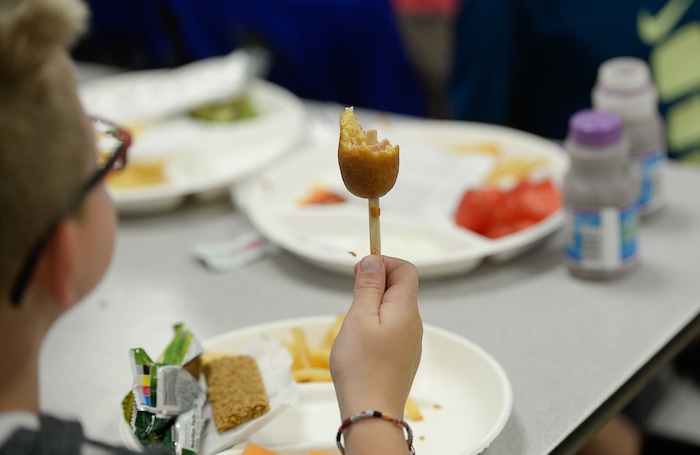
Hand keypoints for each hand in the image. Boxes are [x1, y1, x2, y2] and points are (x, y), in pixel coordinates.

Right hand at [330, 255, 421, 418]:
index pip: (406, 269)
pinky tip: (361, 342)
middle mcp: (413, 323)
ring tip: (354, 323)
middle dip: (375, 283)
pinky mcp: (402, 357)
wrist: (371, 412)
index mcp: (406, 309)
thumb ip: (368, 286)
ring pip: (394, 309)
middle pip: (400, 288)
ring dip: (374, 305)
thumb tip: (374, 261)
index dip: (383, 261)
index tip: (359, 271)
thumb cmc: (362, 367)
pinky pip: (392, 329)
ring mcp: (409, 342)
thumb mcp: (359, 317)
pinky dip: (376, 325)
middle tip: (353, 296)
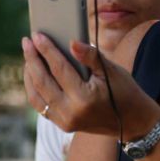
——
- **Exercise goal**
Can you restate all the records above word for word while dropping the pictures?

- **Response to this exercise**
Hand keypoints for each hand in the image. Boxes are [x1, y1, x2, y2] and points are (x, y), in pixel coordinates.

Right hand at [330, 255, 421, 418]:
index pip: (406, 269)
pinky tip: (361, 342)
middle mcp: (413, 323)
ring tip: (354, 323)
middle dip: (375, 283)
pinky mcp: (402, 357)
wrist: (371, 412)
index mcp: (406, 309)
thumb ip: (368, 286)
ring pip: (394, 309)
middle pip: (400, 288)
ring dip: (374, 305)
thumb tip: (374, 261)
index dip: (383, 261)
index tip: (359, 271)
thumb cmc: (362, 367)
pinky pip: (392, 329)
ring mcp: (409, 342)
thumb mcp: (359, 317)
pinky dip: (376, 325)
middle tip: (353, 296)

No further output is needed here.